Or at least, it had a point. It complemented the narrative instead of replacing the narrative with something that wasn’t narrative. Sometimes it was just in service of a “collecting comic books” story, but that was still in-bounds. It wasn’t just to flesh out Batiuk’s imaginary comic book continuity he never does anything with. Or indulge his fantasy of what he wishes he’d been doing for the last 50 years.

This Crankshaft strip is perfect for that treatment. It’s about urging people to vote, a common theme when an election is imminent. But it could have been so much better, if Batiuk had just leaned into what he’s been forcing onto us for the last two weeks. Put Ed in a America-themed costume. Call him Super-Citizen or something. With the power to change mighty governments in a single vote! Instead of Meckler lamely saying “we’re trying to encourage younger voters”, Ed could have compelled them to join his superhero team! This would have made a garden-variety voting story a little bit fun.

Which is what’s missing from all this. For all the time Tom Batiuk spends in Comic Book Cover Land, it’s just. Not. Fun. Not even to him! The comic book covers aren’t funny. Or interesting. Or skillfully drawn. or passionate. Or frame the story a different way. Or set up anything that gets explored later. Or serve as a entertaining spectacle in themselves. They feel obligatory.

This is like the song “She Keeps Me Up”. It’s an overproduced disco rock song from the humorless band Nickelback, played with complete earnestness. This should be hilarious, but it’s not. And it’s not because the song is bad. It’s fine for what it is. But watch the 70s-style music videos for “Are You Gonna Go My Way” or “I Believe In A Thing Called Love” or “Ooh La La” by Goldfrapp, and you’ll see the problem. Those people are enjoying themselves! They clearly love this type of music, and know how to create it. They have a sense of a humor. They put some thought into merging the disco sound into their usual songwriting.

As much as Tom Batiuk professes to love comic book covers, he draws them like it’s a contractual obligation.

Weekday Comic Book Covers!

Yep, they’re a thing now. How long until Crankshaft is nothing but comic book covers? And how many years will that go on before the strip is cancelled?

Last week was the final full week of October, which means it was the Pizza Box Monster’s time to shine! He showed up on cue and… existed. Pete, Mindy, Darrin, and the PBM talked about decorating and telling ghost stories, but didn’t do either of those things. They also didn’t deal with the power outage, which seems like a serious problem for Montoni’s. Spoiled product cuts into a restaurant’s “thin crust profit margins.” But they sat in the dark and played make-believe like the overgrown nine-year-olds they are. It’s been a year since Pete and Mindy bought the restaurant, and they’ve done nothing but decorate it for holidays (and that’s if you count last week). What was the point of closing Montoni’s or re-opening it?

Then on Sunday, the Burnings story… well, I don’t want to say it “ended”, but I guess it’s done smirking at itself. What is Lillian so pleased about? She did absolutely nothing. Telling people they’re on camera is of no value if you’re not going to do anything with the evidence. Such as, give it to the police so they can identify and arrest the arsonist. The arson footage must exist, because there’s no way someone mounted that camera after the fire but before the protestors, which were implied to happen on the same night. Or, investigate them yourself, something an award-winning mystery writer should know a thing or two about.
==========
**WHAT NEEDS TO BE DONE**
Translate this sentence from the comic strip commentary into Spanish: "As much as Tom Batiuk professes to love comic book covers, he draws them like it’s a contractual obligation." These records have nothing to do with the comic strip commentary above.

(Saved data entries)
==========
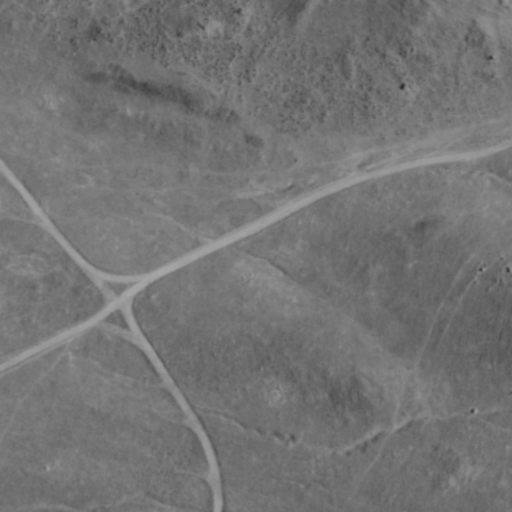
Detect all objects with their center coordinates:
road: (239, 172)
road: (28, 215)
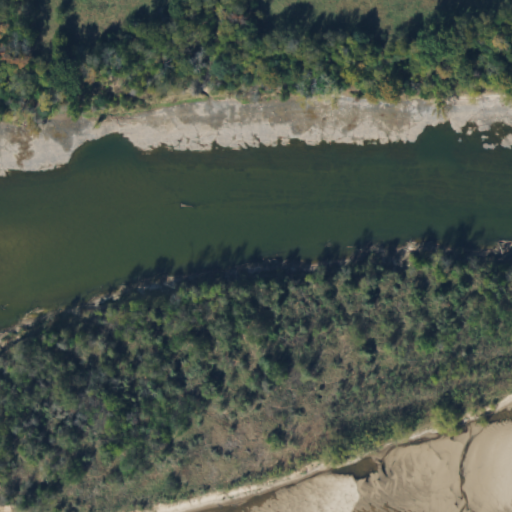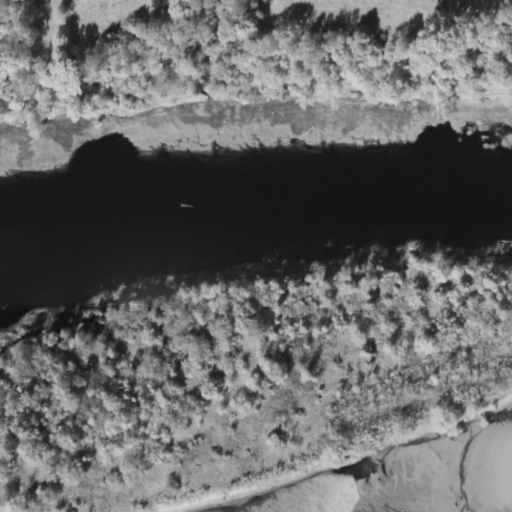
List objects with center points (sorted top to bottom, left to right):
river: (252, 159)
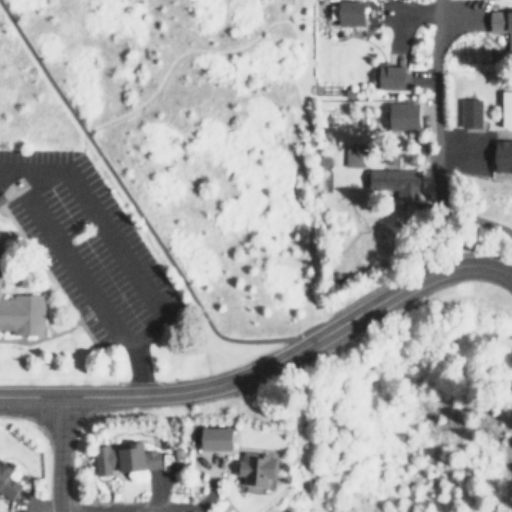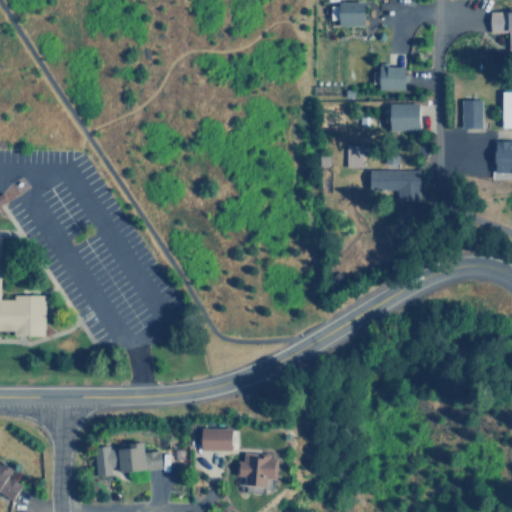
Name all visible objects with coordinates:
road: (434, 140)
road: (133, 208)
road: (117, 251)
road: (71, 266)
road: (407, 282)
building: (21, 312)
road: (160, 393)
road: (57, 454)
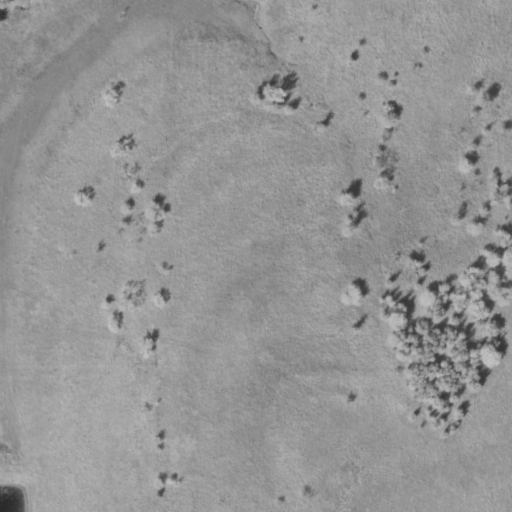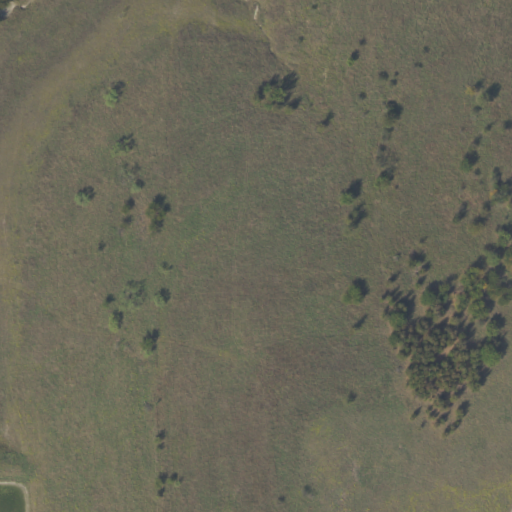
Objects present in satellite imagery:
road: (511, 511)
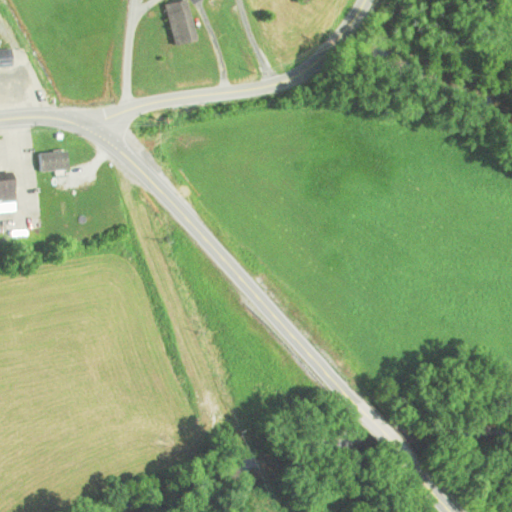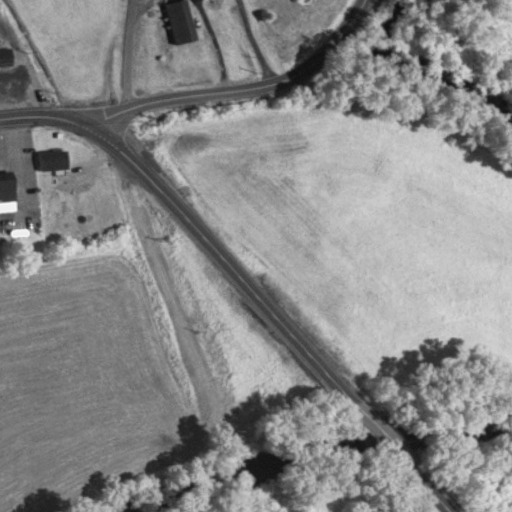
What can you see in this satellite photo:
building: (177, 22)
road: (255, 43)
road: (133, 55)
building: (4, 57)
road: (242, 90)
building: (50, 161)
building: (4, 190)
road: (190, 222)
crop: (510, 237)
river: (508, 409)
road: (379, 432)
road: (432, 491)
==========
**THE ANSWER**
Por mucho que Tom Batiuk asegure que le encantan las portadas de cómics, las dibuja como si fuera una obligación contractual.